Members of Company 47. Photos by Charles Sichel-Outcalt.
Company 47’s performances also went well. Two of their poems, “Black Woman” by Leopold Sedhar Sengo and “This is not a Small Voice” by Sonia Sanchez featured only the Black students of the company and were, perhaps, some of the most powerful performances of the night. Arielle Moore’s performance of Jaci Early’s poem “One Thousand Nine Hundred & Sixty-Eight Winters” was a brief, but well-executed, performance that garnered a laugh from the audience when the last line “And, Lord have mercy: white snow!” was read out.
The final performance of the night, “We Shall Overcome,” was a perfect way to end the concert. Everyone in the audience rose and clapped along to the music while the Soul Voices sang their hearts out. Each voice section got a chance to sing the lyrics “we shall, we shall overcome” on their own while the other sections and audience encouraged them with cheers. The song ended to a barrage of applause and bows from Ms. Higginson, who’d been conducting, and the choir.
Soul Voices was founded by Malinverni in 2007. Malinverni, who served as the Minister of Music at the Devoe Street Baptist Church in Brooklyn for 18 years, proposed the choir as a class at Purchase and got permission. The Soul Voices began performing during Black History Month annually starting in 2009.
Knoelle Higginson. Photo by Charles Sichel-Outcalt.
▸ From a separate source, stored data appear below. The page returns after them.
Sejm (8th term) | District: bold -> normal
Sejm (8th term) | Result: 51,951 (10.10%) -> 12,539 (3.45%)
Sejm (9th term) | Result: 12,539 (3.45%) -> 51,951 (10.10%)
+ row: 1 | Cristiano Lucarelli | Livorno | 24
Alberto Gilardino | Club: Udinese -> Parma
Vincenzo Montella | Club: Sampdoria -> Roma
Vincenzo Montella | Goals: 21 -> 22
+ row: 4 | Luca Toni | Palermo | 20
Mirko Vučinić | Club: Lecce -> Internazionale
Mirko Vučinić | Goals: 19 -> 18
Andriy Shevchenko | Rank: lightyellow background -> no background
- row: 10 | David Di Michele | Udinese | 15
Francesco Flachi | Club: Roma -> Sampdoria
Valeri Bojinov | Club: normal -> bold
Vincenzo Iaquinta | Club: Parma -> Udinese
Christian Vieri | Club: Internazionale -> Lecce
This year’s Black History Month concert, however, was special for a number of reasons.
“Ms. Higginson is the Artistic Director of the Harlem-based Mama Foundation,” Prof. Malinverni explained in an email exchange. “We invited her in so that the students would have the benefit of her expertise. I’ve never co-directed the choir before but she’s terrific! It was nice for the students to see two fairly different ways of coming to the music.”
Not only was this the first time the Soul Voices was headed by two directors but it was also prepared in just four rehearsals. Due to the spring semester’s delayed beginning, rehearsal time for the Soul Voices was shortened. But based on the show they put on, you wouldn’t think it was done in such short time.
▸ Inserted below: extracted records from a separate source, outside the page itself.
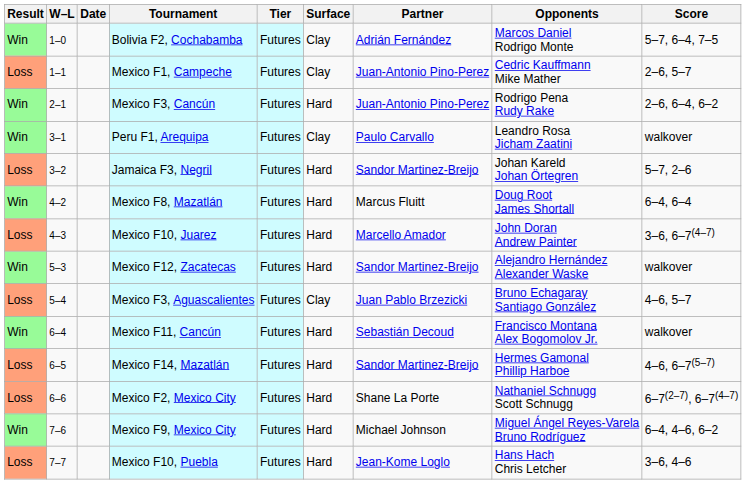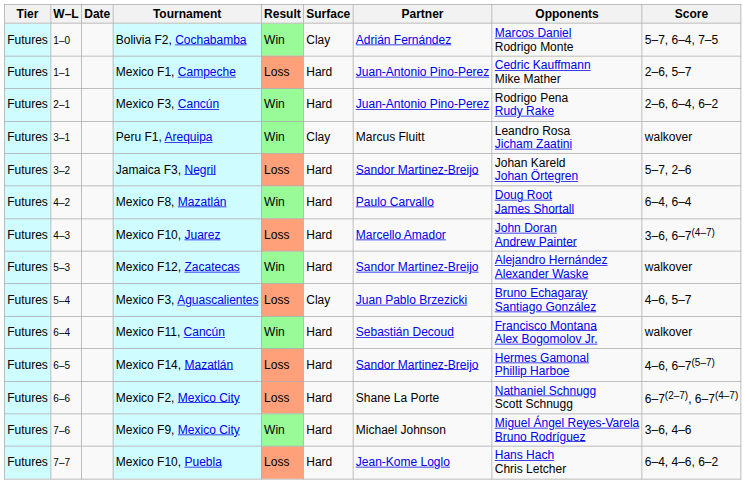columns swapped: Result <-> Tier
Mexico F1, Campeche | Surface: Clay -> Hard
Peru F1, Arequipa | Partner: Paulo Carvallo -> Marcus Fluitt
Mexico F8, Mazatlán | Partner: Marcus Fluitt -> Paulo Carvallo
Mexico F9, Mexico City | Score: 6–4, 4–6, 6–2 -> 3–6, 4–6
Mexico F10, Puebla | Score: 3–6, 4–6 -> 6–4, 4–6, 6–2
This concert also meant a lot to Malinverni on a personal level.
Professor Pete Malinverni. Photo by Charles Sichel-Outcalt.
“I recently lost my Mom, a big fan of the choir,” he explained. “But I’ve had her in my heart for all the rehearsals and everything else. I felt something special last evening, likely, her spirit with us.”
Additionally, after more than a decade of directing the choir, this was his last Black History Month performance as director of the Soul Voices.
The Soul Voices will have their spring concert in April and in the fall, Prof. Malinverni will launch his new choir: the Purchase Jazz Voices.
Lift Ev’ry Voice was a massive success. It combined music and theater seamlessly into one program with its powerful, passionate poetry performances and soulful, spirited song selections.
“I thought it was wonderful," Prof. Malinverni reflected. "Varied, exciting and full of heart.”